Então tá. Janja, leitora insaciável, devora “Tudo É Rio”, de Carla Madeira, e sentencia:

  • Pode pôr aí que eu disse que é a melhor obra da história da literatura universal de todos os tempos.

Segunda. Noite. Janja recebe um relatório da Abin que mostra uma queda abrupta em sua popularidade. Tudo porque ela se recusou a ajudar na limpeza das casas enlameadas em São Sebastião.

  • Liga pra Mônica [Bergamo, aquela]. Pergunta se é verdade.

Alguém liga e a Mônica [Bergamo, aquela] diz que é verdade. Janja, então, se reúne às pressas e a portas fechadas com um comitê de crise. Não me deixam entrar, mas grudo minhas orelhas como se fosse ventosas contra a madeira e lá de dentro escuto alguém perguntar:

  • “País” é com “z” ou com “s”?
    Depois:
  • Põe assim, ó: “me enche de tristeza e angústia”. As pessoas gostam desse negócio de angústia. Tá na moda.

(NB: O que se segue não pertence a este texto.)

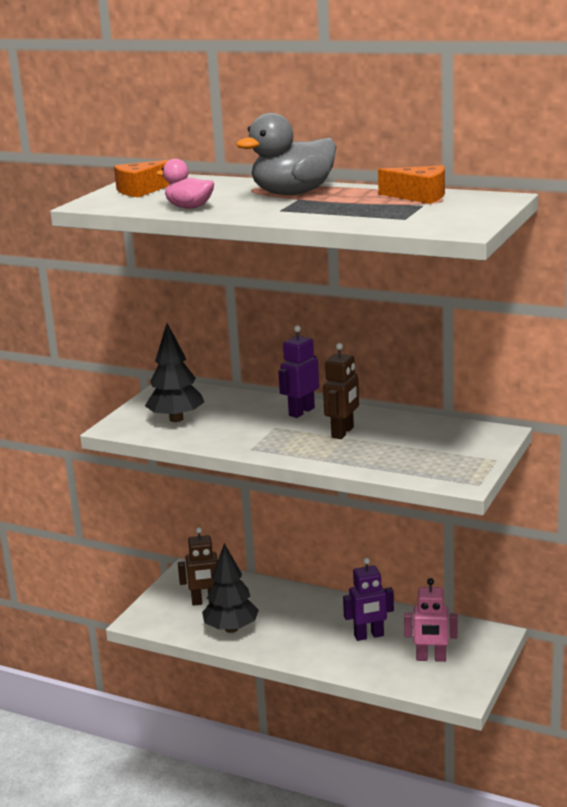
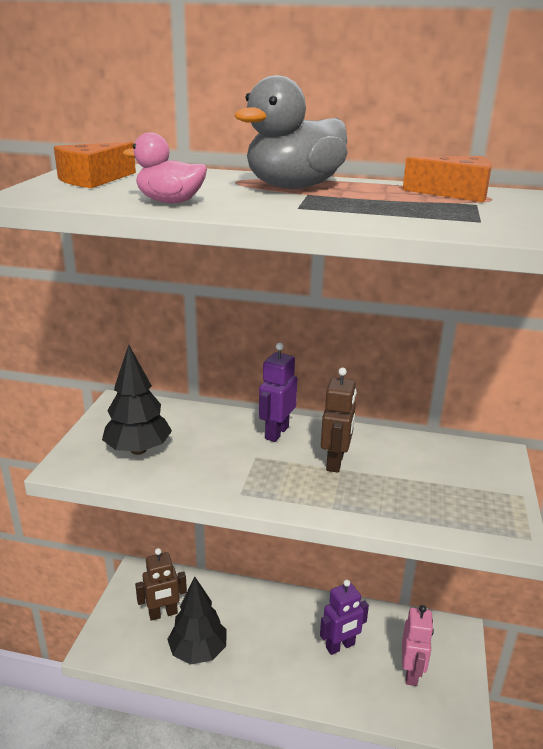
camera: 15 degrees left, 5 degrees up
pink robot [404,578,458,662] -> pink robot turned 75 degrees counterclockwise [402,605,434,686]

Não demora e vejo pelo Twitter o que a equipe de comunicação escreveu para a primeira-dama: “Estive muitas vezes no litoral norte de São Paulo, um dos cantos mais lindos do nosso país. Ver as praias e morros desfigurados, as pessoas sofrendo, me enche de tristeza e angústia. A superação deste momento tão difícil para o litoral de SP, em especial São Sebastião, virá com união de esforços do Governo Federal, Estadual e municipais. O Presidente Lula está lá para reforçar esta mensagem. Toda minha solidariedade às famílias atingidas por este desastre”.

A ambiguidade final me desnorteia. A que desastre ela se refere? Será uma crítica velada ao marido? Será que rende manchete e escândalo? A porta se abre e Janja se prepara para continuar exibindo toda a sua solidariedade no trio elétrico.

Sábado. Quinze minutos mais tarde. Esta reportagem fictícia acaba com o repórter deprimido por ter de explicar que é fictícia. Bom, a maior parte.

  • Athayde Petreyze é colunista social, terapeuta holístico, árbitro de sumô e psicanalista da linha trotskista ortodoxa. Seu livro de poesias “O Parque de Diversões dos Substantivos Abstratos”, com prefácio de Fernando Pessoa (psicografado), não lhe rendeu nada além de dor de cabeça e zoação dos amigos. Membro honorário da velha guarda da Unidos do Bairro Alto, ele provavelmente terceirizou essa reportagem para um estagiário.